I use VSCode regularly (although I use Emacs + magit for working with Git), and I’m fairly certain it is not directly to blame. But if your student noticed that the problem does happen in VSCode and not with other editors, then there might be some interaction there.
The basic vanilla.rpp only splits on regular spaces (U+0020) and tabs (U+0009). If you visually see a space but it’s not splitting on them, it may be one of many other whitespace characters. A common one that causes this behavior is non-breaking spaces (U+00a0). You can use Python to easily check what kind of space it is (or hexdump or other tools, but Python is easiest for me):
>>> s = "a b c" # looks innocent enough
>>> print(s) # still fine
a b c
>>> s.split() # split on any whitespace
['a', 'b', 'c']
>>> s.split(" ") # split only on a regular space... hmm..
['a', 'b\xa0c']
>>> [ord(c) for c in s] # get the decimal codepoint of each character
[97, 32, 98, 160, 99]
>>> s.encode("unicode-escape") # another way to see non-ascii things
b'a b\\xa0c'
Some questions:
What platform (Windows/macOS/Linux) is the student on? In macOS, you can (maybe accidentally) insert a non-breaking space with Option-Space. Sometimes a Shift-Space can do it (VSCode may have custom keyboard mappings).

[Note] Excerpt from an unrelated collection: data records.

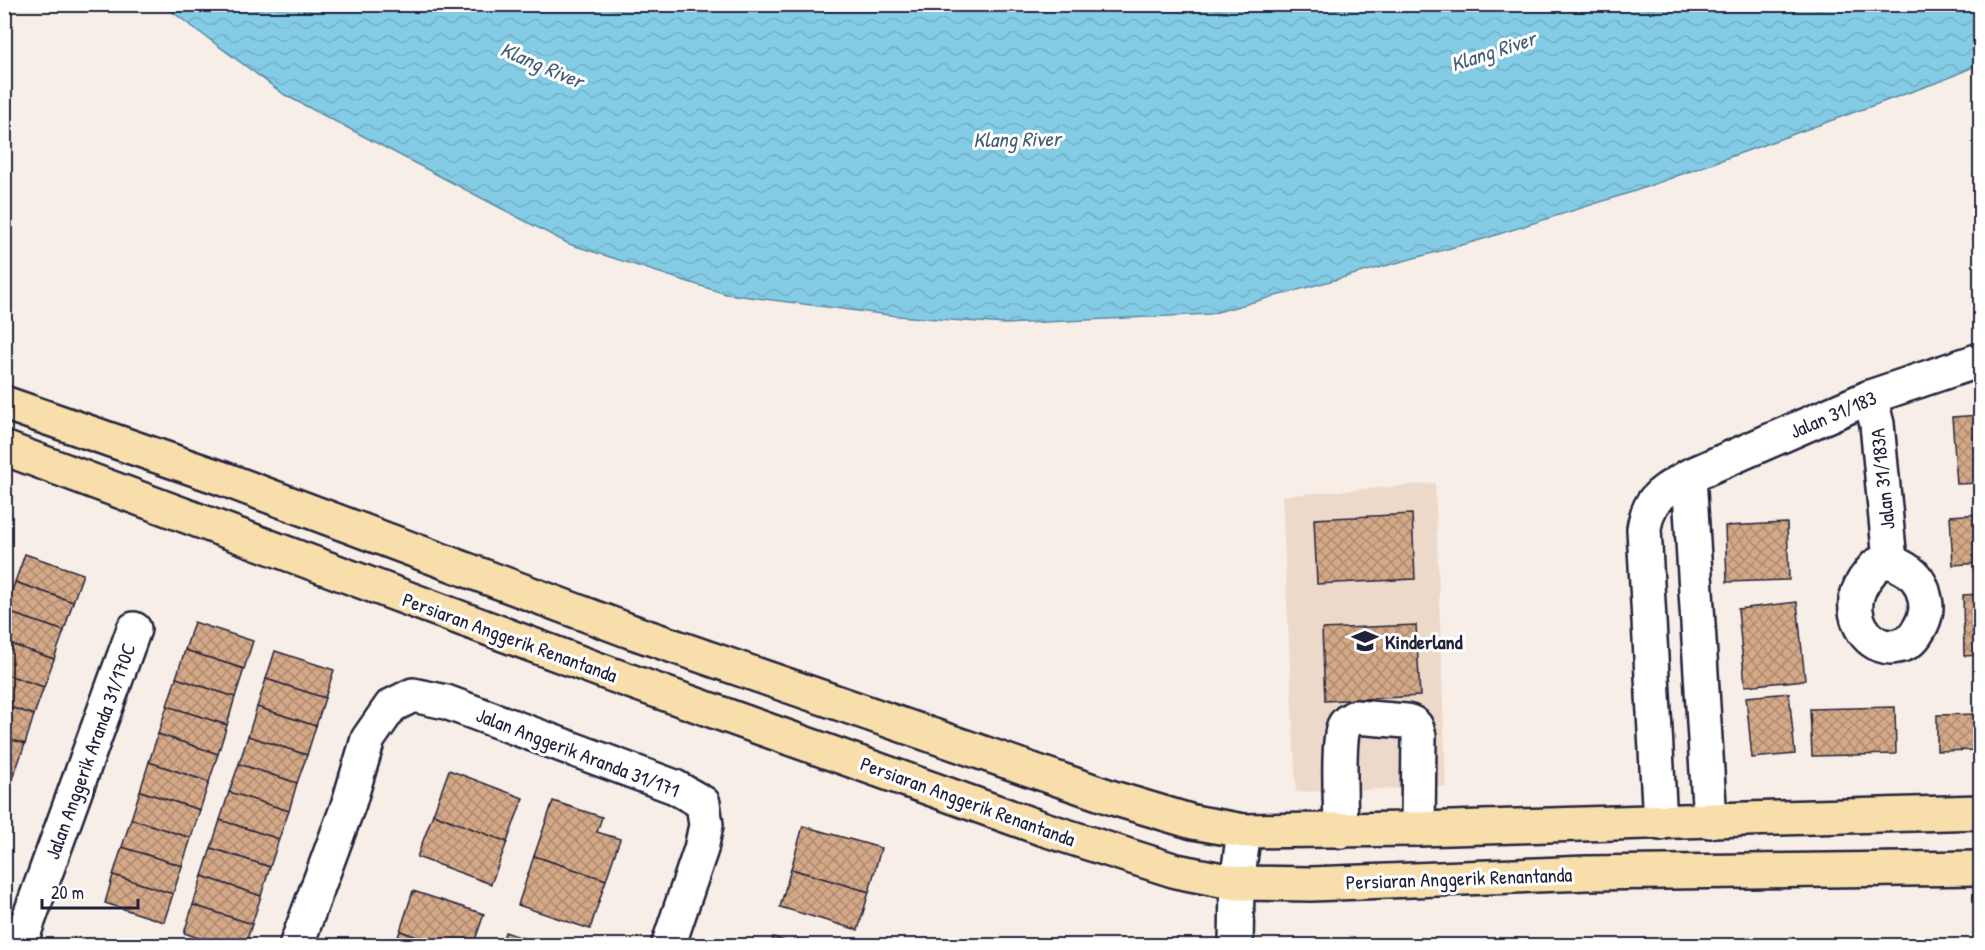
<svg xmlns="http://www.w3.org/2000/svg" width="1985" height="950" font-family="'Patrick Hand',sans-serif">
<style>
.built{fill:#edd9ca}
.water{fill:url(#water-waves);stroke:#5d88a1;stroke-width:1.5}
.building{fill:url(#building-cross-hatch);stroke:#22223b;stroke-width:1.5}
.lines{fill:none;stroke-linecap:round;stroke-linejoin:round}
.minor-casing{stroke:#22223b;stroke-width:38}
.major-casing{stroke:#22223b;stroke-width:38}
.minor{stroke:#fff;stroke-width:33}
.major{stroke:#f8deab;stroke-width:33}
.labels{text-anchor:middle;dominant-baseline:central;stroke-width:6;stroke-linejoin:round;paint-order:stroke}
.street-label{font-size:20px;fill:#22223b;stroke:#fff}
.poi-label{font-size:20px;font-weight:bold;fill:#22223b;stroke:#fff;text-anchor:start}
.water-label{font-size:21px;font-style:italic;fill:#445e76;stroke:#fff}
</style>
<defs>
<pattern id="water-waves" width="16" height="10" patternUnits="userSpaceOnUse" patternTransform="scale(1.5)"><rect width="16" height="10" fill="#84cce5"/><path d="M0 5q4-4 8 0t8 0" fill="none" stroke="#72afc5"/></pattern>
<pattern id="building-cross-hatch" width="8" height="8" patternUnits="userSpaceOnUse" patternTransform="scale(1.5)"><rect width="8" height="8" fill="#d5a987"/><path d="M0 0l8 8M0 8l8-8" fill="none" stroke="#ac8970"/></pattern>
</defs>
<rect width="100%" height="100%" fill="#f7eee7"/>
<filter id="ink" filterUnits="userSpaceOnUse"><feTurbulence type="fractalNoise" baseFrequency=".0167" numOctaves="2"/><feDisplacementMap in="SourceGraphic" scale="12" xChannelSelector="R" yChannelSelector="G"/><feConvolveMatrix kernelMatrix="1 2 1 2 8 2 1 2 1" color-interpolation-filters="sRGB"/></filter>
<g filter="url(#ink)">
<!-- built -->
<polygon class="built" points="1435,483 1446,787 1296,792 1282,496"/>
<!-- water -->
<polygon class="water" points="1980,4 1980,64 1941,81 1635,191 1480,240 1210,314 1005,324 897,316 726,294 569,244 285,95 163,5"/>
<!-- building -->
<g class="building">
<polygon points="1980,415 1980,483 1957,484 1952,417"/>
<polygon points="1412,514 1415,579 1317,584 1314,519"/>
<polygon points="1980,514 1980,563 1953,565 1950,516"/>
<polygon points="1787,523 1789,580 1727,582 1725,526"/>
<polygon points="25,554 83,574 73,602 15,582"/>
<polygon points="15,582 73,602 64,631 5,611"/>
<polygon points="1980,594 1980,655 1964,656 1963,595"/>
<polygon points="1797,602 1805,680 1745,686 1738,609"/>
<polygon points="5,611 64,631 54,659 4,642"/>
<polygon points="194,622 253,641 244,669 185,650"/>
<polygon points="1416,625 1420,696 1325,701 1322,629"/>
<polygon points="4,642 54,659 44,687 4,674"/>
<polygon points="185,650 244,669 235,697 176,678"/>
<polygon points="275,651 334,670 325,698 266,679"/>
<polygon points="4,674 44,687 34,715 4,705"/>
<polygon points="176,678 235,697 227,725 167,706"/>
<polygon points="266,679 325,698 316,726 257,707"/>
<polygon points="1789,693 1795,754 1752,758 1746,697"/>
<polygon points="4,705 34,715 25,744 4,737"/>
<polygon points="167,706 227,725 218,754 158,734"/>
<polygon points="257,707 316,726 307,755 248,736"/>
<polygon points="1895,707 1896,754 1812,756 1810,709"/>
<polygon points="1980,714 1980,750 1937,751 1937,715"/>
<polygon points="158,734 218,754 209,782 149,762"/>
<polygon points="248,736 307,755 297,783 239,764"/>
<polygon points="4,737 25,744 15,772 4,769"/>
<polygon points="149,762 209,782 200,810 140,791"/>
<polygon points="239,764 297,783 289,811 229,792"/>
<polygon points="4,769 15,772 5,800 4,800"/>
<polygon points="449,770 523,798 507,842 433,814"/>
<polygon points="140,791 200,810 191,838 131,819"/>
<polygon points="229,792 289,811 279,839 220,820"/>
<polygon points="553,801 602,817 597,832 620,839 606,880 534,856"/>
<polygon points="433,814 507,842 491,884 417,857"/>
<polygon points="131,819 191,838 182,866 122,847"/>
<polygon points="220,820 279,839 270,867 211,848"/>
<polygon points="803,826 881,848 869,892 791,869"/>
<polygon points="122,847 182,866 173,894 113,875"/>
<polygon points="211,848 270,867 261,896 202,876"/>
<polygon points="534,856 606,880 590,929 518,905"/>
<polygon points="791,869 869,892 858,930 780,907"/>
<polygon points="113,875 173,894 164,922 105,903"/>
<polygon points="202,876 261,896 252,924 193,905"/>
<polygon points="413,891 484,914 473,946 442,946 400,931"/>
<polygon points="193,905 252,924 245,946 222,946 184,933"/>
<polygon points="400,931 442,946 395,946"/>
<polygon points="505,932 546,946 501,946"/>
<polygon points="773,937 798,946 771,946"/>
</g>
<g class="lines">
<!-- minor casing -->
<g class="minor-casing">
<g id="minor">
<polyline points="1870,397 1877,424 1890,561"/>
<polyline points="1689,476 1870,397 1980,360"/>
<path d="M1890 561C1910 570 1921 577 1925 599 1928 611 1923 624 1916 634 1911 641 1907 644 1898 646 1872 652 1853 625 1856 600 1858 591 1862 582 1868 575 1871 572 1873 567 1877 565 1881 563 1886 562 1890 561Z"/>
<path d="M1660 823 1644 529C1649 496 1662 493 1689 476L1710 821"/>
<path d="M1341 831C1341 809 1337 743 1344 726 1346 721 1350 720 1355 717L1406 721C1416 723 1417 727 1419 736L1418 829"/>
<polyline points="19,946 134,629"/>
<polyline points="296,946 349,803 368,739 391,706 413,695 446,702 675,787 703,803 706,825 701,849 668,946"/>
<polyline points="1236,946 1237,883 1244,831"/>
</g>
</g>
<!-- major casing -->
<g class="major-casing">
<g id="major">
<polyline points="4,403 224,479 630,631 1113,798 1193,822 1244,831 1418,829 1980,812"/>
<polyline points="4,448 613,675 1041,828 1176,871 1237,883 1311,884 1587,873 1980,868"/>
</g>
</g>
<!-- minor -->
<use href="#minor" class="minor"/>
<!-- major -->
<use href="#major" class="major"/>
</g>
</g>
<!-- icons -->
<defs>
<g id="school-bare" transform="scale(2.07)"><path d="M0-5L7-2L0 1L-7-2ZM-4 1L0 2.5L4 1V4Q0 6-4 4Z" fill="#22223b" stroke="#fff" stroke-width="2.5" paint-order="stroke"/></g>
</defs>
<g fill-rule="evenodd">
<use href="#school-bare" x="1365" y="641"/>
</g>
<g class="labels">
<!-- street labels -->
<g class="street-label">
<text transform="translate(1833 414) rotate(-23)">Jalan 31/183</text>
<text transform="translate(1882 479) rotate(-96)">Jalan 31/183A</text>
<text transform="translate(510 637) rotate(20)">Persiaran Anggerik Renantanda</text>
<text transform="translate(90 751) rotate(-70)">Jalan Anggerik Aranda 31/170C</text>
<text transform="translate(578 752) rotate(21)">Jalan Anggerik Aranda 31/171</text>
<text transform="translate(968 801) rotate(20)">Persiaran Anggerik Renantanda</text>
<text transform="translate(1459 878) rotate(-2)">Persiaran Anggerik Renantanda</text>
</g>
<!-- poi labels -->
<g class="poi-label">
<text x="1385" y="641">Kinderland</text>
</g>
<!-- water labels -->
<g class="water-label">
<text transform="translate(1493 51) rotate(-18)">Klang River</text>
<text transform="translate(542 65) rotate(23)">Klang River</text>
<text transform="translate(1017 139) rotate(-1)">Klang River</text>
</g>
</g>
<!-- margin -->
<rect width="1985" height="950" fill="none" stroke="#fff" stroke-width="24"/>
<rect x="12" y="12" width="1961" height="926" fill="none" stroke="#22223b" stroke-width="2" filter="url(#ink)"/>
<!-- scale -->
<path d="M42 899v9h96v-9" fill="none" stroke="#22223b" stroke-width="3"/>
<text x="51" y="899" font-size="18" fill="#22223b" stroke="#ffffff" stroke-width="4.5" paint-order="stroke">20 m</text>
</svg>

Is the student using a CJK input method where the space bar might insert a double-width or other space character? Or one that does key chords or combinations to get diacritics and things?
Is the student manually typing these sentences in VSCode, or copy-pasting from a PDF, HTML, etc.? Copied spaces may look normal but be something else.
Does the student use any VSCode plugins that may be interfering?
That’s true, but maybe not the whole picture. Linux and macOS use UTF-8 as a default system encoding, but Windows (last I checked) uses UTF-16. Furthermore, some Windows apps insisted on using a non-standard byte-order mark (BOM) in UTF-8. Does the LKB expect UTF-8 only?
Assuming this default encoding, the grammar files coming from VSCode will be UTF-8 with Windows line endings (CRLF). However, in Unix, lines of text are assumed to end with (only) the LF character. That means there will be spurious CR characters peppered through the VSCode-derived files. If you’re lucky this might not adversely affect grammar files in TDL, but it’s very likely to corrupt other parts of the grammar where elements are one-per-line. In the case of REPP, each rule will end up with a spurious CR character at the end. The first rule in vanilla.rpp is meant to break up the input string at space and punctuation characters – however, if the rule is corrupted in this way it will only insert a break when it encounters a space/punctuation character immediately followed by a CR.
If this doesn’t fit with what you observe @ebender then I’m afraid I’m out of guesses.